— Data —
-- Opening Marker --
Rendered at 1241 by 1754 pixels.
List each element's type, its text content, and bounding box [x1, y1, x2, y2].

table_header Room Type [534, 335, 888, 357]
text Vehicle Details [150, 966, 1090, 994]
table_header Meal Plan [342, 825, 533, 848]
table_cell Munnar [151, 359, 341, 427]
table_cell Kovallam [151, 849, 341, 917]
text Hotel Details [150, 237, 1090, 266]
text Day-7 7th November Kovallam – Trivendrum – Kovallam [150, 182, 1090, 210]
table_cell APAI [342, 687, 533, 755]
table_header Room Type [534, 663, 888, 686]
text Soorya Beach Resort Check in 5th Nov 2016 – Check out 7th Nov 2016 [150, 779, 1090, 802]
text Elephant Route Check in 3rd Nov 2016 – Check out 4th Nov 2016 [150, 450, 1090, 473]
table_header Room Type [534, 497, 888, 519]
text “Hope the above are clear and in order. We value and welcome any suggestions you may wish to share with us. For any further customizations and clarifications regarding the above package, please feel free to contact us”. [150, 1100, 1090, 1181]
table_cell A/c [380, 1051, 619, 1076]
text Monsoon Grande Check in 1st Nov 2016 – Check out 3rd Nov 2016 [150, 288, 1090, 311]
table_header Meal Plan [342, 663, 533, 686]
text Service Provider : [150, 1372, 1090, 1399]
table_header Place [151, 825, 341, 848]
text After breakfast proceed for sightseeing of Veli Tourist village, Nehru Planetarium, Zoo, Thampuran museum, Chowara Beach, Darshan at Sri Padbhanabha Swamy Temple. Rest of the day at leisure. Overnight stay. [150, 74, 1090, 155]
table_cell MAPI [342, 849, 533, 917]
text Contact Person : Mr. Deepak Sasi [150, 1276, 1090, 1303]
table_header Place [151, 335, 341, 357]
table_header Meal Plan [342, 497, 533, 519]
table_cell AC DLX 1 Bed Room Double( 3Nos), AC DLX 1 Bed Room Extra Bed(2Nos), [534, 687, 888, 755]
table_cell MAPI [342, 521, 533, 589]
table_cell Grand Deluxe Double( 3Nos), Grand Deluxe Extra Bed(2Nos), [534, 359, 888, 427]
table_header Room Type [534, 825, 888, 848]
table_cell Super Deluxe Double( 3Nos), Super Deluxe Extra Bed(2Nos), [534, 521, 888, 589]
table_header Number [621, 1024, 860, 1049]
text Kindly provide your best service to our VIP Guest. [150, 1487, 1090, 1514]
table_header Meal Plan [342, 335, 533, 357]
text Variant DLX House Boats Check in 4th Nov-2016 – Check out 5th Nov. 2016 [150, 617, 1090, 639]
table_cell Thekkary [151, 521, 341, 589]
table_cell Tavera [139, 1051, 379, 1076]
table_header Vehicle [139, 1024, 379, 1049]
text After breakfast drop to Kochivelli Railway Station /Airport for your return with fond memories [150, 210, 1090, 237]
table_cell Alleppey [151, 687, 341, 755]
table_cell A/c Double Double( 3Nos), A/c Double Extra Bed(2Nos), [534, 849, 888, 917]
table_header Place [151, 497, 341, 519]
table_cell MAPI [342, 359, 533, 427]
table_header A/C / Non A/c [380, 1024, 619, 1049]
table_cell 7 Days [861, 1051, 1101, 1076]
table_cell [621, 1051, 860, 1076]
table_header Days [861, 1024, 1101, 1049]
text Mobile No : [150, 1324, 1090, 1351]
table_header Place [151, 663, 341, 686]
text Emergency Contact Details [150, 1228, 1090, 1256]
-- Closing Marker --
-- Opening Marker --
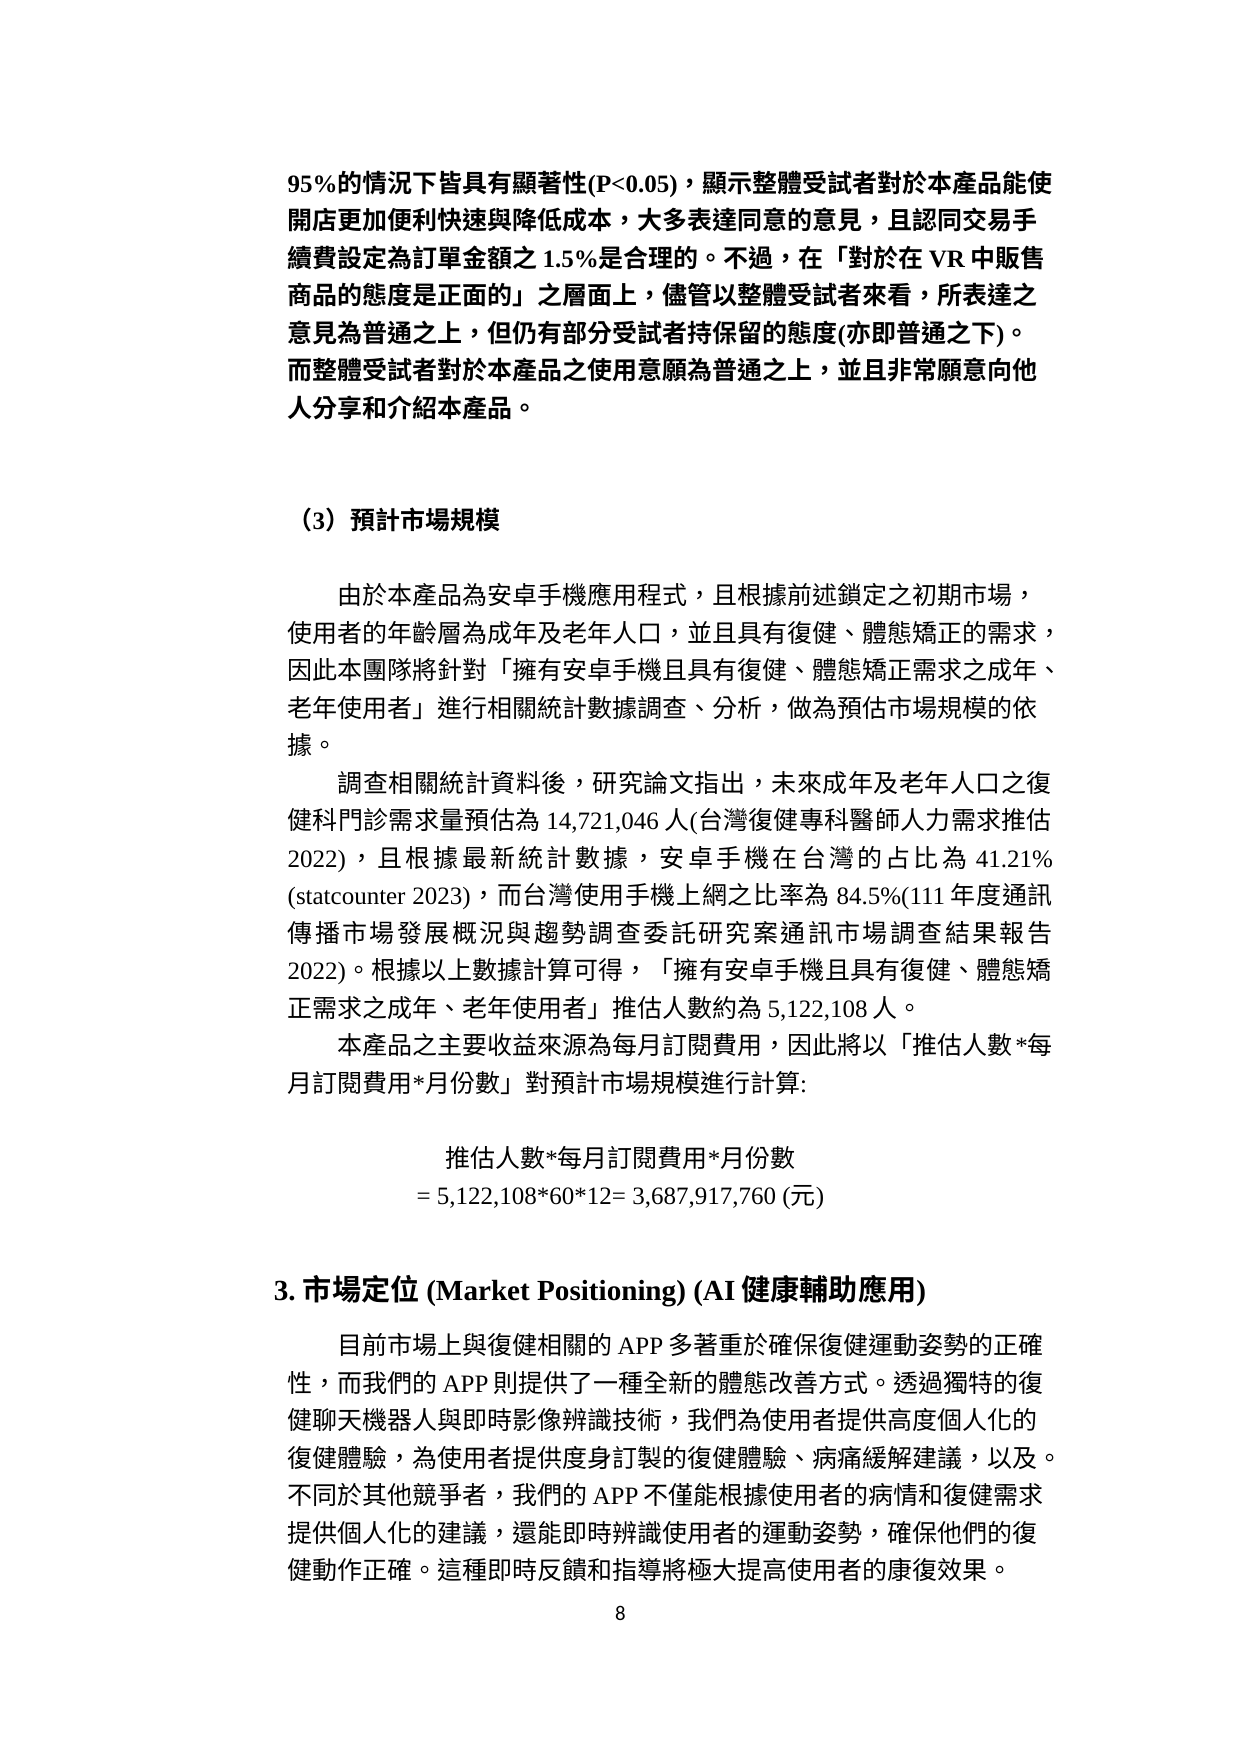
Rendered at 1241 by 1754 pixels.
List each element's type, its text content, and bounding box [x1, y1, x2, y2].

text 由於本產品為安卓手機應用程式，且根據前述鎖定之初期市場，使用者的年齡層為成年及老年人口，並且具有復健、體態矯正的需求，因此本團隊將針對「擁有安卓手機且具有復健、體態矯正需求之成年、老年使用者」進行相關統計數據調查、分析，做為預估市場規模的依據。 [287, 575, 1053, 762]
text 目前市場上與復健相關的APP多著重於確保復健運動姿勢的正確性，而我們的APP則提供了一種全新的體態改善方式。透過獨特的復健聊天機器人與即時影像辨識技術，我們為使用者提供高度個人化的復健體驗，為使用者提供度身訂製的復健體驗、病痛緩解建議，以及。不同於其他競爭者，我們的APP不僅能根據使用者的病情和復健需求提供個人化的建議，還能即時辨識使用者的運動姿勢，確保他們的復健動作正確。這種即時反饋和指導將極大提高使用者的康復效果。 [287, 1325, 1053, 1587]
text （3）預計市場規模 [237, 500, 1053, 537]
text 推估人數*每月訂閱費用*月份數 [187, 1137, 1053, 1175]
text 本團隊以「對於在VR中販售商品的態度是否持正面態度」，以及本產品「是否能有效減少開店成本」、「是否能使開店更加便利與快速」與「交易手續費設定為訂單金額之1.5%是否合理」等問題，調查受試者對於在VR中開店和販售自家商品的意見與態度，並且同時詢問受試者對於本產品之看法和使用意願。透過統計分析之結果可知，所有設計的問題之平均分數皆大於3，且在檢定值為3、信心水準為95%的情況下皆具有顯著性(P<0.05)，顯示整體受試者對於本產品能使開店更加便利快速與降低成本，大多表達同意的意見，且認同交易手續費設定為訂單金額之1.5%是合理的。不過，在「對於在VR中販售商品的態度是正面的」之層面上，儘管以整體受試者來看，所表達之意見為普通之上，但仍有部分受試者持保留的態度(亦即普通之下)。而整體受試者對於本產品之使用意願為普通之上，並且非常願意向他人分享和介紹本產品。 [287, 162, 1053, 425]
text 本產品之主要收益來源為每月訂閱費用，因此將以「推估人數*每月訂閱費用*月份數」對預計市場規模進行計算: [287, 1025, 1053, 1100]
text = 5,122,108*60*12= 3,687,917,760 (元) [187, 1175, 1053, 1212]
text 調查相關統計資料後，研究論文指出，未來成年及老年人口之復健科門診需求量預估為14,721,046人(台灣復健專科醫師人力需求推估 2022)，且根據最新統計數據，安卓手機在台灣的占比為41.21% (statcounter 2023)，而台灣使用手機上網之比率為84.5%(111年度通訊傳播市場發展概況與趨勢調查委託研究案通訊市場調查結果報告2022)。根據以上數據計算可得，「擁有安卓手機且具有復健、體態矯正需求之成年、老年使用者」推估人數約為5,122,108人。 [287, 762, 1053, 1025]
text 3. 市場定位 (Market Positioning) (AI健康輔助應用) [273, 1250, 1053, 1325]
-- Closing Marker --
-- Opening Marker --
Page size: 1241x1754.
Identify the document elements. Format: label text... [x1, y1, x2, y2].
-- Closing Marker --
— Your assignment —
Please reproduce, exactly as they appear above, the lines from the line containing "Page size: 1241x1754." up to and including the line containing "Identify the document".

— Result of the task —
Page size: 1241x1754.
Identify the document elements. Format: label text... [x1, y1, x2, y2].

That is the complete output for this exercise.